ENPA Dialogues: Theory, Method, Experiment, September 19, 2019, FU Berlin, Germany

We are happy to announce the start of an exciting new format: the ENPA Dialogues.
ENPA Dialogues is a platform for encounters with scholars from diverse research fields that engage in different, contradicting, or mutually supporting perspectives, yet all converge in their belief in practices of (experimental) ethnography and fieldwork.

The first Dialogue invites Jarrett Zigon and Greg Downey to converse on psychological anthropology and everything that relates to it. Everyone is invited to join in regardless of disciplinary background or career stage. We are also happy if you come along for self-paid dinner and/or drinks afterwards.

Place: Institute of Social and Cultural Anthropology, FU Berlin, Landoltweg 9-11, 14195 Berlin, Room 014
Time: September 19th, 2019, 2 – 6 PM

A War on People: Attuned Care, Community, & the Anti-Drug War Movement
Jarrett Zigon

This talk considers attuned care as onto-ethical-political activity. Attuned care is not explicit care for this pain or that suffering. Rather, it is that which allows for the very possibility of being-human-together. Being-human, that is, as a being always already intertwined in relations with other beings – human and nonhuman alike – for whom we have, because of this ontological intertwining, obligations of care. This will be taken up through a critical hermeneutic exploration of the anti-drug war movement, the long-term political project of which can be articulated as the onto-ethical-political enactment of worlds of attuned care.

An Ontogenetic Approach to Our Biocultural Species, with reference to freedivers and blind echolocators
Greg Downey

The “ontological turn,” among other trends in anthropology, has inspired the discipline
increasingly to an idealist or cognitivist approach to the question of “human being,” ironically reinstantiating some of the most excessive qualities of social and cultural constructionism. Drawing on the now crucial analysis of Amazonian Perspectivism that helped to spark the “ontological turn,” as well as field research with freedivers and blind individuals who echolocate or perceive space through sound, this talk approaches the question of how we become human from an embodied, neuroanthropological perspective. The paper argues that diverse developmental trajectories, especially skill acquisition and sensory training, are the foundation for cultural diversity through human ontogeny. From a neuroanthropological perspective, close attention to human “becoming” and the various ways that we can “be” human shows that the boundary between the “cultural” and “biological” is conceptual, not empirical, and that an extreme idealist approach to cultural variation, including some of the most popular ways of theorizing this variation, obscures some of the profound ways that we, as a species, make ourselves diverse.

Comment: Thomas Stodulka

Jarrett Zigon is the Porterfield Chair of Bioethics and Professor of Anthropology at the University of Virginia, as well as the Founding Director of the Center for Data Ethics and Justice, and the Director of the Bioethics Program at UVA. He is the author of several books, including A War on People: Drug User Politics and a New Ethics of Community (University of California Press), Disappointment: Toward a Critical Hermeneutics of Worldbuilding (Fordham University Press), HIV is God’s Blessing: Rehabilitating Morality in Neoliberal Russia (University of California Press), and Morality: An Anthropological Perspective (Berg Press).

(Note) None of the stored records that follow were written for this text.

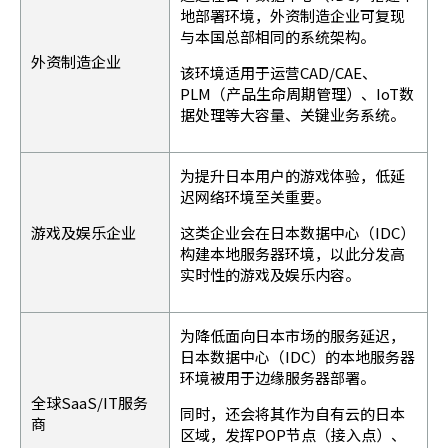
地部署环境，外资制造企业可复现
与本国总部相同的系统架构。
外资制造企业
该环境适用于运营CAD/CAE、
PLM（产品生命周期管理）、IoT数
据处理等大容量、关键业务系统。
为提升日本用户的游戏体验，低延
迟网络环境至关重要。
游戏及娱乐企业
这类企业会在日本数据中心（IDC）
构建本地服务器环境，以此分发高
实时性的游戏及娱乐内容。
为降低面向日本市场的服务延迟，
日本数据中心（IDC）的本地服务器
环境被用于边缘服务器部署。
全球SaaS/IT服务
同时，还会将其作为自有云的日本
商
区域，发挥POP节点（接入点）、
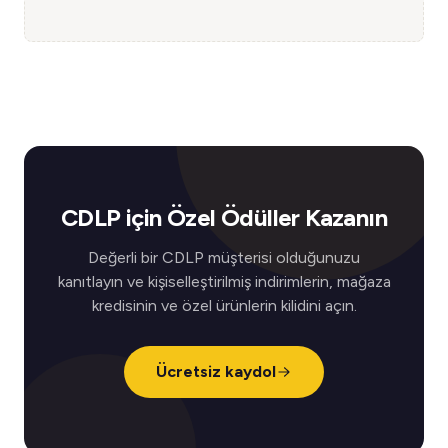
CDLP için Özel Ödüller Kazanın
Değerli bir CDLP müşterisi olduğunuzu
kanıtlayın ve kişiselleştirilmiş indirimlerin, mağaza
kredisinin ve özel ürünlerin kilidini açın.
Ücretsiz kaydol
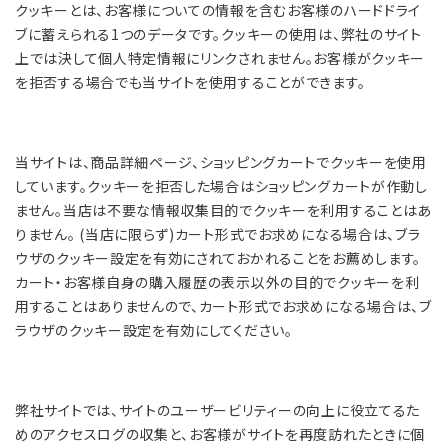
クッキーとは、お客様についての情報を含むお客様のハードドライ
ブに蓄えられる1つのデータです。クッキーの使用は、弊社のサイト
上では決して個人特定情報にリンクされません。お客様がクッキー
を拒否する場合でも当サイトを使用することができます。
当サイトは、商品詳細ページ、ショッピングカートでクッキーを使用
しています。クッキーを拒否した場合はショッピングカートが作動し
ません。当店は不要な情報収集目的でクッキーを利用することはあ
りません。 (当店に限らず)カート形式でお求めになる場合は、ブラ
ウザのクッキー設定を有効にされておかれることをお薦めします。
カート・お客様自身の購入履歴の表示以外の目的でクッキーを利
用することはありませんので、カート形式でお求めになる場合は、ブ
ラウザのクッキー設定を有効にしてください。
弊社サイトでは、サイトのユーザービリティーの向上に役立てるた
めのアクセスログの収集と、お客様がサイトを再度訪れたときに個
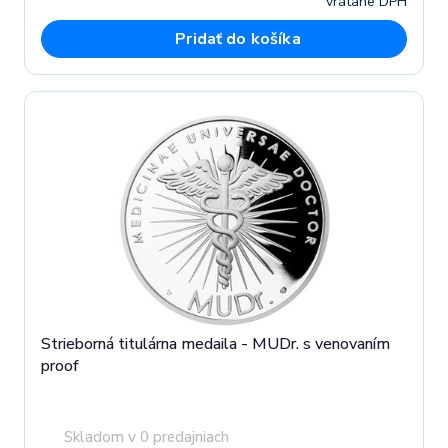
vrátane DPH
Pridať do košíka
Strieborná titulárna medaila - MUDr. s venovaním
proof
Skladom v 0 predajniach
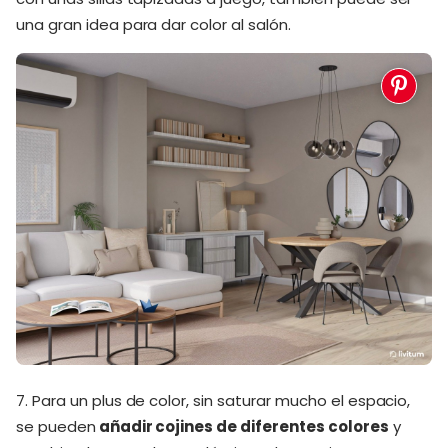
una gran idea para dar color al salón.
7. Para un plus de color, sin saturar mucho el espacio,
se pueden
añadir cojines de diferentes colores
y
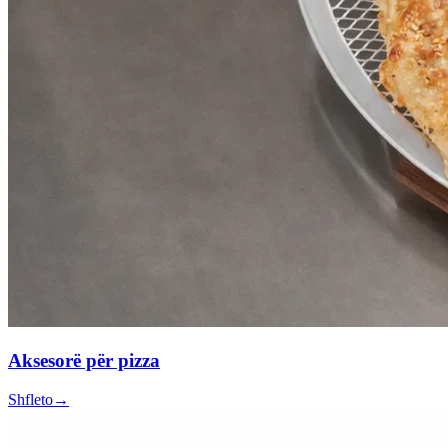
Aksesorë për pizza
Shfleto
→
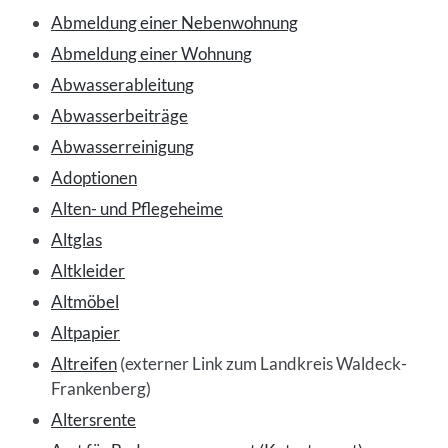
Abmeldung einer Nebenwohnung
Abmeldung einer Wohnung
Abwasserableitung
Abwasserbeiträge
Abwasserreinigung
Adoptionen
Alten- und Pflegeheime
Altglas
Altkleider
Altmöbel
Altpapier
Altreifen
(externer Link zum Landkreis Waldeck-
Frankenberg)
Altersrente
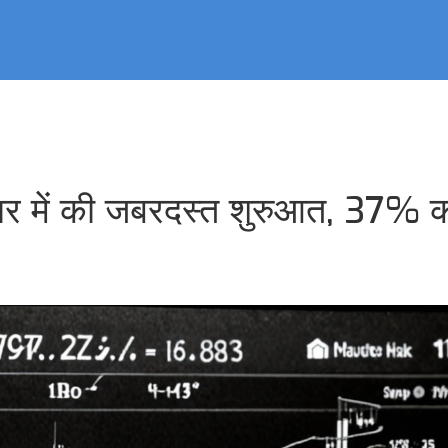
ाजार में की जबरदस्त शुरुआत, 37% 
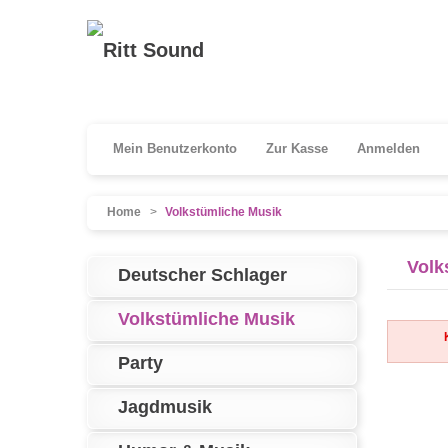
Mein Benutzerkonto
Zur Kasse
Anmelden
Home
>
Volkstümliche Musik
Volk
Deutscher Schlager
Volkstümliche Musik
Party
Jagdmusik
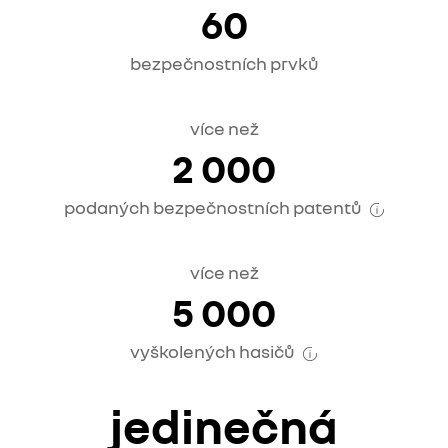
60
bezpečnostních prvků
více než
2 000
podaných bezpečnostních patentů
více než
5 000
vyškolených hasičů
jedinečná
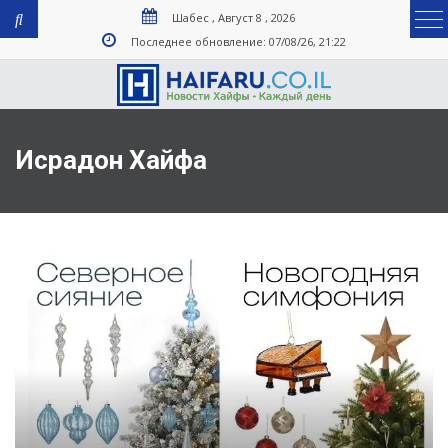
Шабес , Август 8 , 2026
Последнее обновление: 07/08/26, 21:22
Исрадон Хайфа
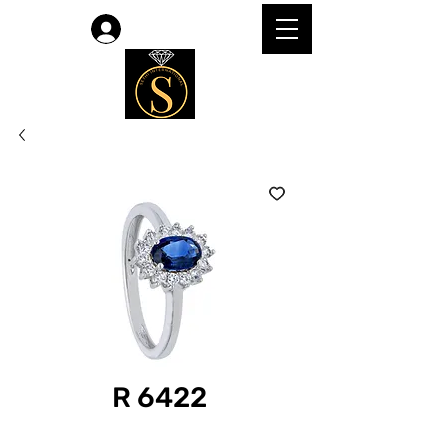
लॉगिन करें
R 6422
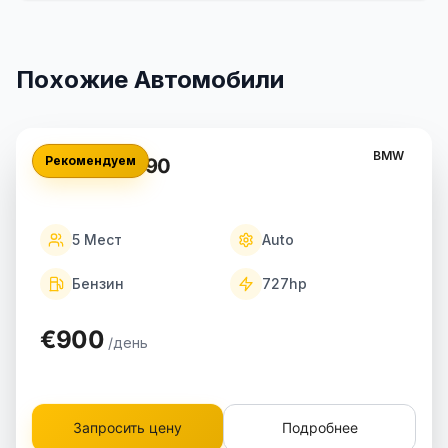
Похожие Автомобили
BMW
Рекомендуем
BMW M5 G90
5
Мест
Auto
Бензин
727
hp
€900
/день
Запросить цену
Подробнее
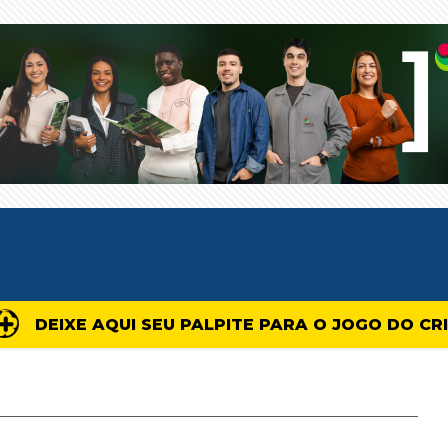
DEIXE AQUI SEU PALPITE PARA O JOGO DO CR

Greg Downey is Professor of Anthropology at Macquarie University. He is author of Learning Capoeira: Lessons in Cunning from an Afro-Brazilian Art (Oxford) and co-editor (with Daniel Lende) of The Encultured Brain: An Introduction to Neuroanthropology (MIT). He is currently Editor of Ethos, the journal of the Society for Psychological Anthropology, and has published extensively online including through Neuroanthropology.net.

Thomas Stodulka is Junior Professor for Social and Cultural Anthropology at FU Berlin. He is the co-founder and co-convenor of the European Network for Psychological Anthropology (ENPA) and board member of the German Association of Anthropology. He is the author and co-editor of Affective Dimensions of Fieldwork and Ethnography (2019), Emotions on Expeditions – A Pocketbook for Ethnographers (2019), Emotions in the Field – Conversations (2019), Coming of Age on the Streets of Java (2017), and Feelings at the Margins (2014).